» **Zadanie**
Zamień „eskapady” na „wyprawy” we fragmencie tekstu o planach na rok 2020, który zaczyna się od słów „Jednak mamy nadzieję, że”, a kończy na słowach „będzie coś więcej?”. Podaj ten fragment po zmianie.

» **Cytowany tekst**
####
Plany 2020
Początek roku 2020 za nami, więc najwyższy czas zdradzić plany jakie mamy na niego. Niestety nie zapowiada się on tak spektakularnie jak poprzedni, nie będzie w nim żadnej długodystansowej wyprawy, ale na pewno nie będziemy się nudzić. Poza krótkimi wyjazdami w trakcie weekendów w okolicach Wrocławia i Dolnego Śląska powracamy do planów, których nie udało nam się zrealizować w latach poprzednich, głównie przez wypadki drogowe części naszej ekipy oraz względy rodzinne.

Jednak mamy nadzieję, że ten rok będzie szczęśliwszy, tym bardziej, że nie są to jakieś wielkie eskapady. Planując w tym momencie stosujemy tzw. zasadę ostrożnościową. Co się uda to się uda, a może będzie coś więcej?
Jeżeli te plany zainspirują także Was, to skorzystajcie z nich. Można je wariantować w dowolny sposób. W razie pytań zapraszamy do kontaktu.
Oprócz wyjazdów rowerowych w planach jest też jeden, można powiedzieć “zakontraktowany”, wyjazd trekkingowy, ale o tym poniżej.
Dookoła Tatr.
Jest to tzw. “żelazny plan”, z tych odwiecznie nie zrealizowanych, jednak w tym roku powinno się udać. Łącznie wyjazd powinien nam zająć 4 dni. Bez względu na miejsce startu, a takowe mamy w planach dwa.

W sytuacji, kiedy będziemy dysponować samochodem (samochodami) z bagażnikami rowerowymi planujemy wystartować z Leśnicy – Gronia, uroczej miejscówki na naszym Podhalu. W przeciwnym wypadku zorganizujemy wyjazd z wykorzystaniem transportu kolejowego i wystartujemy z beskidzkiej Rajczy, a w okolicę samych Tatr trzeba będzie dojechać.
Bez względu na to skąd ruszymy przejedziemy po najciekawszych drogach Podtatrza, zarówno po polskiej jak i słowackiej stronie Tatr. Przejedziemy przez jakże klimatyczne wsie i miasteczka Orawy, Liptowa i Podhala, a także doliny, jak chociażby Dolina Kwaczańska.
Do pokonania będziemy mieli w zależności od miejsca startu ok. 200 – 300 km. Każdy dzień będzie obfitował w co najmniej jeden poważny podjazd, z których najbardziej spektakularnym będzie wspinaczka do Popradskiego Plesa w Tatrach Wysokich.
####
» **Dostarczone dane**
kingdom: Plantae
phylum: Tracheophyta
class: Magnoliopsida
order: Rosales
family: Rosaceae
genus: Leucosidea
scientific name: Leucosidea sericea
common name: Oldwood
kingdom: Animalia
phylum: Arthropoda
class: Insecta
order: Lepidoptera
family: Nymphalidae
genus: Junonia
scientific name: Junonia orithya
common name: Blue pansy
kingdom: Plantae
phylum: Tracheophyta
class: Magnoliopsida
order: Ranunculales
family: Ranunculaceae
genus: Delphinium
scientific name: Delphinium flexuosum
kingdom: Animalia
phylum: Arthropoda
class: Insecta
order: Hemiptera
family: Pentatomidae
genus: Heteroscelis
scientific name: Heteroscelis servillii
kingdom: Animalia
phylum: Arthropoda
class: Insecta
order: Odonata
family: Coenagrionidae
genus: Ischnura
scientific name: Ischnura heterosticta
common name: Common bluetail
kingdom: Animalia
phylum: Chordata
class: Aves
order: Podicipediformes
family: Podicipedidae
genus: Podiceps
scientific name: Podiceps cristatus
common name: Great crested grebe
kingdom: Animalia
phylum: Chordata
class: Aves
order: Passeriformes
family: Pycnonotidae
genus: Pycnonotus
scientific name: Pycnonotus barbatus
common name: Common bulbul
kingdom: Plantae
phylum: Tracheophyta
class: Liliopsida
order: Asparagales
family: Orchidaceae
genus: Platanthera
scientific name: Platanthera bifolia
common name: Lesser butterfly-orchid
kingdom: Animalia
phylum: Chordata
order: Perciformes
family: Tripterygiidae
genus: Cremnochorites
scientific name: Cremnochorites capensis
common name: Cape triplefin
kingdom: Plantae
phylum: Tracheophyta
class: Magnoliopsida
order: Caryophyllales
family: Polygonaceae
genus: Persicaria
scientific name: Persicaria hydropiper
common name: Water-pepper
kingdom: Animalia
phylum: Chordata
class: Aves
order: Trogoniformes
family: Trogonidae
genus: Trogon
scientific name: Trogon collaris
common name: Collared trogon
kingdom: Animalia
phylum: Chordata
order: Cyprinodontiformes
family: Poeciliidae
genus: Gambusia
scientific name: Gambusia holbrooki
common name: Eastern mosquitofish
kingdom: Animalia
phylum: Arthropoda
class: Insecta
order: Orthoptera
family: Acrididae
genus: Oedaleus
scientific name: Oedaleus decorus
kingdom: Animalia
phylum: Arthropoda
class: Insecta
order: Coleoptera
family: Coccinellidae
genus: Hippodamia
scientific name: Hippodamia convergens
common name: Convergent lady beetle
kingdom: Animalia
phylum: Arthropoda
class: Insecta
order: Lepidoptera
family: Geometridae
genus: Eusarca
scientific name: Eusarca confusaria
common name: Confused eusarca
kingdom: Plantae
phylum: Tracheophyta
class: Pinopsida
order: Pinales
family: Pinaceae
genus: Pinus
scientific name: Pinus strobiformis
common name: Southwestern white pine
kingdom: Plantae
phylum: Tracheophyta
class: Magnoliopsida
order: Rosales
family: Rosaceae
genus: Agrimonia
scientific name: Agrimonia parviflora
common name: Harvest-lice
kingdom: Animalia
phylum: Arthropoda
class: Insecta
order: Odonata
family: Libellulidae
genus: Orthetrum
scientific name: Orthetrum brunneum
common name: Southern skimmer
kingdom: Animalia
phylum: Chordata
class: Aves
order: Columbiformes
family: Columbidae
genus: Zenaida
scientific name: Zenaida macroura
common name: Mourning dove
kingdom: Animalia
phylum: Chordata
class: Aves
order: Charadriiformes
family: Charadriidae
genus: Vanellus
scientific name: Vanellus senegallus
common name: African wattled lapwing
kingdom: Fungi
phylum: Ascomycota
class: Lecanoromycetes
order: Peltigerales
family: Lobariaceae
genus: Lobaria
####
» **Odpowiedź pisemna**
Jednak mamy nadzieję, że ten rok będzie szczęśliwszy, tym bardziej, że nie są to jakieś wielkie wyprawy. Planując w tym momencie stosujemy tzw. zasadę ostrożnościową. Co się uda to się uda, a może będzie coś więcej?